The dimerization/histidine phosphotransfer-like (DHpL) domain is a regulatory domain element within the blue-light-responsive histidine kinase EL346. Structural evidence indicates that, in the dark, interactions involving the LOV sensor domain and the DHpL domain stabilize an inhibited kinase conformation and suppress dimerization, while photoactivation weakens these contacts to promote activation.

nMag/pMag photodimerization system

The nMag/pMag photodimerization system, also called Magnets photosensors, is a light-controlled protein-domain pair that mediates heterodimerization. Reported engineering work altered its light sensitivity and tuned its light-activity dose-response behavior through directed evolution and high-throughput screening.

AUREO1 LOV-only construct

The AUREO1 LOV-only construct is an isolated LOV photosensory domain derived from aureochrome-1. In the cited study, blue light induced a secondary-structure shift from increased alpha-helical to increased beta-sheet character in this LOV-only construct without a detectable change in hydrodynamic radius.

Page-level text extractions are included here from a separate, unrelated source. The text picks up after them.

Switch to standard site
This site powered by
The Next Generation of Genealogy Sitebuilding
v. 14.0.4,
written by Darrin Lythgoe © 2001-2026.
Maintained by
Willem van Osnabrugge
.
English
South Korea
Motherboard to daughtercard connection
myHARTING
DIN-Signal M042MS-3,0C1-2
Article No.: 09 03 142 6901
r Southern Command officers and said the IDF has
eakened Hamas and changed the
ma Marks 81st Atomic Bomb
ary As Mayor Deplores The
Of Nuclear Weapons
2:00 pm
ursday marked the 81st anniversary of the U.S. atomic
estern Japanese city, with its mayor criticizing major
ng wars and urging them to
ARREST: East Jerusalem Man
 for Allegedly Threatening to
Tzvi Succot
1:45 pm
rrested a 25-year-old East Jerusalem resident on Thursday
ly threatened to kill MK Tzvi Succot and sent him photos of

light-oxygen-voltage sensing (LOV) domain

The light-oxygen-voltage sensing (LOV) domain is a blue light-responsive protein domain used in optogenetic constructs to confer light-dependent control over coupled signaling effectors. The supplied evidence specifically describes it as a blue light homodimerizing LOV domain.

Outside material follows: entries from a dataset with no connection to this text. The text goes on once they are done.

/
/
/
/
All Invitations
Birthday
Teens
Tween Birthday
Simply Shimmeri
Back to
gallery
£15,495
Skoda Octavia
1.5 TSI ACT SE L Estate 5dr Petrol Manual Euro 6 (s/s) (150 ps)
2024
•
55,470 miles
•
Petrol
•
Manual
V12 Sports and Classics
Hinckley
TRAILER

Rhodobacter sphaeroides light-oxygen-voltage domain

The Rhodobacter sphaeroides light-oxygen-voltage domain (RsLOV) is a homodimeric LOV photosensory protein domain from Rhodobacter sphaeroides. Reported engineering results indicate that fusion of RsLOV to Cas9-derived effector variants can confer light sensitivity, and the same domain also imparted strong temperature sensitivity in that study.

CIB1 N-terminal CRY2-binding region

The CIB1 N-terminal CRY2-binding region is a protein domain derived from the N terminus of calcium and integrin-binding protein 1 (CIB1). It serves as the CIB1 partner in blue light-activated CRY2-CIB1 optogenetic dimerization systems.

nMag

The supplied web research summary states that PubMed figure captions for the anchor review explicitly name nMag as the partner to pMag for split Cas9 reconstitution.

pdDronpa

The supplied web research summary identifies pdDronpa as a photodissociable dimeric Dronpa component used to cage and uncage protein activity in photoswitchable kinases.

pMag

The supplied web research summary states that PubMed figure captions for the anchor review explicitly name pMag as one half of the light-induced dimerization pair used to reconstitute split Cas9.